↓

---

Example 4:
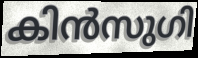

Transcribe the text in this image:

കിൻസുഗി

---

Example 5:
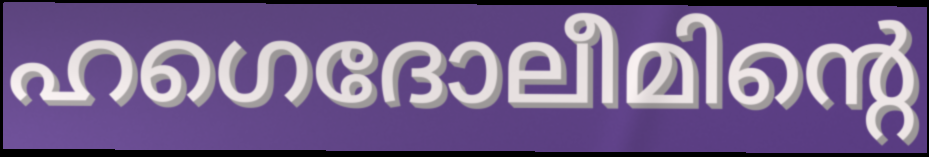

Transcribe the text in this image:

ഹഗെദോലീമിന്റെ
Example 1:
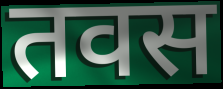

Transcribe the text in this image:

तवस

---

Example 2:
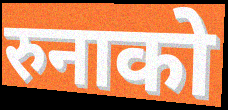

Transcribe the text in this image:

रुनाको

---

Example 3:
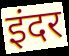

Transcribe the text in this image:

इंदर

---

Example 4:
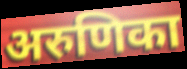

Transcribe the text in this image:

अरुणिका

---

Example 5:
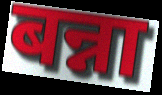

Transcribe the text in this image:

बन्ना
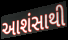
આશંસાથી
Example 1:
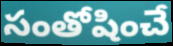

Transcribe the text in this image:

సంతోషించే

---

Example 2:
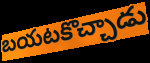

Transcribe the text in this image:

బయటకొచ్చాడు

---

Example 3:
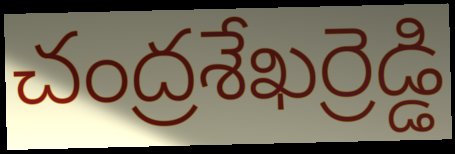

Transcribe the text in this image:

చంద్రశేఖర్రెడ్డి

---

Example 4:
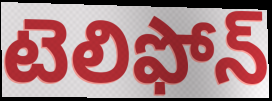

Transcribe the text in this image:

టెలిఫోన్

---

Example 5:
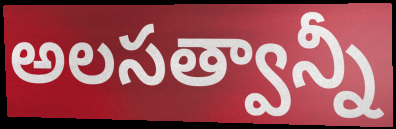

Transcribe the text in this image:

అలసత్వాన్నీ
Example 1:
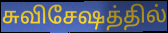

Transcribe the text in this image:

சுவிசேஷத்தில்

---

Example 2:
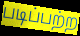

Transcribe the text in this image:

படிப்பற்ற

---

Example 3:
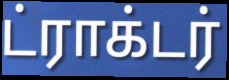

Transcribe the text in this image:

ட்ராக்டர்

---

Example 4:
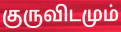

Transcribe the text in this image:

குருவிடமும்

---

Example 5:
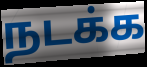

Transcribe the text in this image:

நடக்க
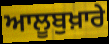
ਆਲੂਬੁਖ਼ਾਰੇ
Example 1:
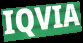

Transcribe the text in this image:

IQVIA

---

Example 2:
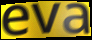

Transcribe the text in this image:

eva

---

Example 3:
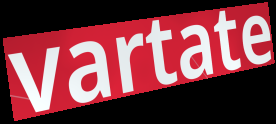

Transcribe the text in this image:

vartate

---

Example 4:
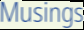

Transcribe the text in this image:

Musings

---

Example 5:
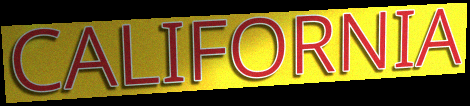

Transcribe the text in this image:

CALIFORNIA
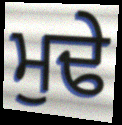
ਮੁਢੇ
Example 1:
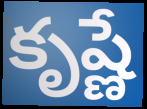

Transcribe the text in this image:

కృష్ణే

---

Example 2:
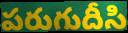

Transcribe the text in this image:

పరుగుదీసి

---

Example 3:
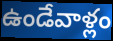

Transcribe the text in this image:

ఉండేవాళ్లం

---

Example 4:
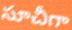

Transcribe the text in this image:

↑

-- Work to be completed --
All of the entries above need to be transcribed exactly, except for the pictures.

-- Response to this exercise --
---

Example 4:

Transcribe the text in this image:

കിൻസുഗി

---

Example 5:

Transcribe the text in this image:

ഹഗെദോലീമിന്റെ
Example 1:

Transcribe the text in this image:

तवस

---

Example 2:

Transcribe the text in this image:

रुनाको

---

Example 3:

Transcribe the text in this image:

इंदर

---

Example 4:

Transcribe the text in this image:

अरुणिका

---

Example 5:

Transcribe the text in this image:

बन्ना
આશંસાથી
Example 1:

Transcribe the text in this image:

సంతోషించే

---

Example 2:

Transcribe the text in this image:

బయటకొచ్చాడు

---

Example 3:

Transcribe the text in this image:

చంద్రశేఖర్రెడ్డి

---

Example 4:

Transcribe the text in this image:

టెలిఫోన్

---

Example 5:

Transcribe the text in this image:

అలసత్వాన్నీ
Example 1:

Transcribe the text in this image:

சுவிசேஷத்தில்

---

Example 2:

Transcribe the text in this image:

படிப்பற்ற

---

Example 3:

Transcribe the text in this image:

ட்ராக்டர்

---

Example 4:

Transcribe the text in this image:

குருவிடமும்

---

Example 5:

Transcribe the text in this image:

நடக்க
ਆਲੂਬੁਖ਼ਾਰੇ
Example 1:

Transcribe the text in this image:

IQVIA

---

Example 2:

Transcribe the text in this image:

eva

---

Example 3:

Transcribe the text in this image:

vartate

---

Example 4:

Transcribe the text in this image:

Musings

---

Example 5:

Transcribe the text in this image:

CALIFORNIA
ਮੁਢੇ
Example 1:

Transcribe the text in this image:

కృష్ణే

---

Example 2:

Transcribe the text in this image:

పరుగుదీసి

---

Example 3:

Transcribe the text in this image:

ఉండేవాళ్లం

---

Example 4:

Transcribe the text in this image:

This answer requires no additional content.